What to produce:
Nothing but the lines from the one containing "neck: (629, 373)" through the one containing "left hip: (950, 632)", both included, should be given again, each exactly as written below.

Records for the task:

------------------------------------------------------------------------

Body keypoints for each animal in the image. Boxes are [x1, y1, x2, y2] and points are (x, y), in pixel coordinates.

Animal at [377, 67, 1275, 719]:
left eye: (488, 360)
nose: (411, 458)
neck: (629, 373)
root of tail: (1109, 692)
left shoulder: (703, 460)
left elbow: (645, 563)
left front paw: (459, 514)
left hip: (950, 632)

------------------------------------------------------------------------

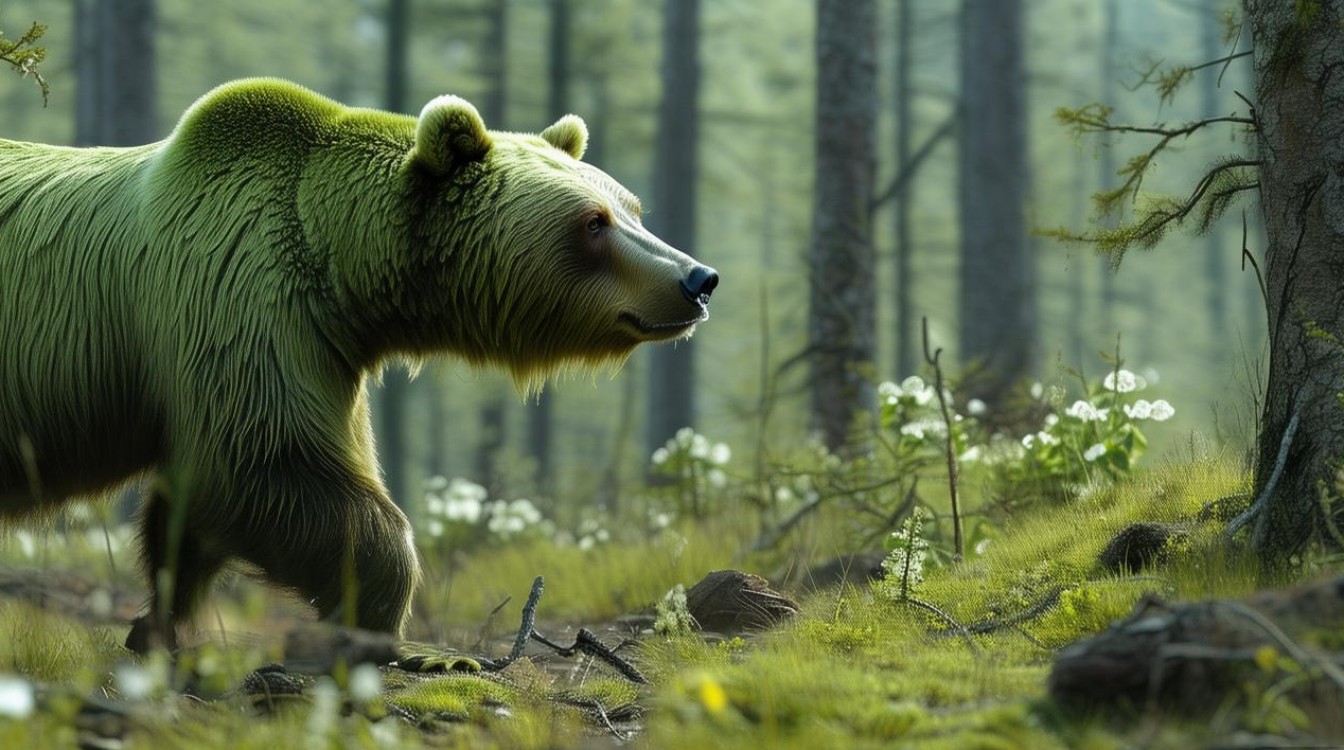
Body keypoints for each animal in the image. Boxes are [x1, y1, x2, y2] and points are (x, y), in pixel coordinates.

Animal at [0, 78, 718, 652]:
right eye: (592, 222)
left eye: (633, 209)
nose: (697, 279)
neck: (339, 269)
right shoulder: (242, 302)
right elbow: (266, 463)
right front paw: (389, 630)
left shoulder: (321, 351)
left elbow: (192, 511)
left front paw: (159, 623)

------------------------------------------------------------------------

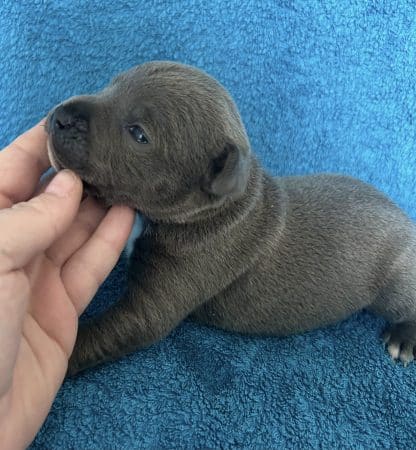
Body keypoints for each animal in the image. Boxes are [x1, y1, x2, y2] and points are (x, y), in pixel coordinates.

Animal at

------------------------------------------------------------------------

Exercise output:
neck: (629, 373)
root of tail: (1109, 692)
left shoulder: (703, 460)
left elbow: (645, 563)
left front paw: (459, 514)
left hip: (950, 632)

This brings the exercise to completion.